Preço do boi gordo pode explodir
A notícia teve pouca repercussão imediata porque circulou na terça-feira. No dia seguinte, véspera do Natal, o mercado estava em ''recesso'', mas a suspensão das importações de carne dos EUA por parte de vários países tende a aumentar a demanda pela carne brasileira. Neste caso, até que se esclareca a verdadeira dimensão do impacto, a arroba do boi terá grande salto na segunda-feira.
EUA deixam espaço mundial para Brasil
Na quarta-feira várias autoridades e lideranças se manifestaram; todas prevendo aumento do mercado para o Brasil. O ministro Roberto Rodrigues disse que o Brasil vai aumentar suas exportações.
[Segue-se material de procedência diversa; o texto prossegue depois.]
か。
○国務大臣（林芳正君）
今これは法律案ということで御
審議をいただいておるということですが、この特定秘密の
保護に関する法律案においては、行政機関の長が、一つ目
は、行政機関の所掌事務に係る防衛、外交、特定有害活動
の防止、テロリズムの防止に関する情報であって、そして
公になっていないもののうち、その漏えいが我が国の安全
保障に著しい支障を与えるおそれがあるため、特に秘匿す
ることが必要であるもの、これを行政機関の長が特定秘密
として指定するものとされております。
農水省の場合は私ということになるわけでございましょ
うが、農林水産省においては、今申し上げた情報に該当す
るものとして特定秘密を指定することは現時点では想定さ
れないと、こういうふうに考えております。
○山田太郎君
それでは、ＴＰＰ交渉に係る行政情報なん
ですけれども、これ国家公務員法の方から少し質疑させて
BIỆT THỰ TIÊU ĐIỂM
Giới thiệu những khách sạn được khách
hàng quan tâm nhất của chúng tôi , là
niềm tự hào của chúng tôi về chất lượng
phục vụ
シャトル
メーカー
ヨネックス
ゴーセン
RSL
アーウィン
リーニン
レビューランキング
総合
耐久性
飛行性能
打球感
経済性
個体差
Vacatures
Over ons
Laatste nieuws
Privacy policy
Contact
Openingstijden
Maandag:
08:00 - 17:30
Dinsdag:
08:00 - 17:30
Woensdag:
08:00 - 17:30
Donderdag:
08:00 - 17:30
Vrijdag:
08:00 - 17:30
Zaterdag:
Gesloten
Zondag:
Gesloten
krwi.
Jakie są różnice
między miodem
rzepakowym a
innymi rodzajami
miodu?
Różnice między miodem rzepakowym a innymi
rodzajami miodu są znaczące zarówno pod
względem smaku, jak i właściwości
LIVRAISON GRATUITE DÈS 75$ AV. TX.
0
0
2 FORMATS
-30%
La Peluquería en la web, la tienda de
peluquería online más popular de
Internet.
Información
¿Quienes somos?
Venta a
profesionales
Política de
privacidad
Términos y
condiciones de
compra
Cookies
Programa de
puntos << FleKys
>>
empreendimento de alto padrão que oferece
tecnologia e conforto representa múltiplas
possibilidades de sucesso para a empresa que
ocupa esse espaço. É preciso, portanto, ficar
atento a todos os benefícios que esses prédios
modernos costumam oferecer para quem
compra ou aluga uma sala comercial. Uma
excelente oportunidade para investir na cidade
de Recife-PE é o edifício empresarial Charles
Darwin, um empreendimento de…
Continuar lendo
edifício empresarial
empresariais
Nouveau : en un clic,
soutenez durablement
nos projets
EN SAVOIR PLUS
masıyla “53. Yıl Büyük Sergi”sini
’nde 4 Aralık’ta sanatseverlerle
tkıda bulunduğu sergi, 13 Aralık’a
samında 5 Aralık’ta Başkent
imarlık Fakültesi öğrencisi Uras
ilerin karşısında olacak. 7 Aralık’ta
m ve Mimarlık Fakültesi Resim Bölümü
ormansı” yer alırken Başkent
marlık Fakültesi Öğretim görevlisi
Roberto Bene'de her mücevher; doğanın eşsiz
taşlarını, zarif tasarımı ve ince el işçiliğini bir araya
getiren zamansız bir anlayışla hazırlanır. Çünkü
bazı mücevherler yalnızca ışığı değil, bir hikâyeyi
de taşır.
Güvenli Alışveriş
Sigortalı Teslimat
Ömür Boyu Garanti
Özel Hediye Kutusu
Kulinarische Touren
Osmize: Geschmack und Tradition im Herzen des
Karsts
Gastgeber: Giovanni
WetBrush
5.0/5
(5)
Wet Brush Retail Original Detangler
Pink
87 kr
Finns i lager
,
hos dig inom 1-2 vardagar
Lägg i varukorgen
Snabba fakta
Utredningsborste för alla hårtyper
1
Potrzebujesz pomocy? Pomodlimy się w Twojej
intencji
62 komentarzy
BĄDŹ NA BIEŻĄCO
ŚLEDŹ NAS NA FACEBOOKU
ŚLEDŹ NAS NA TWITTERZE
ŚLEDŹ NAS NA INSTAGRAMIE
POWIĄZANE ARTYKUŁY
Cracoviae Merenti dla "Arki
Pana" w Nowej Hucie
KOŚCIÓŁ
Só a Coréia e o Japão compram 700 mil t/ano. É espaço para o Brasil.
Mas Antenor Nogueira, presidente do Fórum Nacional da Pecuária de Corte da CNA, foi mais realista. Coréia, Japão, México, Canadá e Oceania, são mercados que ainda estão fechados para a carne brasileira por motivos sanitários. É uma chance para conquistá-los. O consultor Ênio Marques, da Associação Brasileira dos Frigoríficos, acha que ''os preços da carne brasileira vão disparar''.
Pavor dos consumidores e especulação
Anos atrás, a vaca louca causou pânico e muita especulação na Europa. A Inglaterra sofreu prejuízos enormes com o sacrifício de animais apenas suscetíveis. Agora o episódio tem pela frente longos meses de especulação, afinal envolve os EUA. Em 1986, cientistas identificaram a doença BSE (sigla inglesa para encefalopatia espongiforme bovina). Uma proteína infecciosa chamada príon causa a degeneração das células do cérebro, dando ao órgão a aparência de esponja. No processo, animais perdem a coordenação motora e ficam cambaleantes. A doença surgiu após décadas de alimentação dos mesmos com carcaças de ovinos. Esse tipo de alimentação foi banida em 1989, mas os casos de BSE seguiram aparecendo, atingindo um pico em 1992. (Reportagem Local, AE e Folha).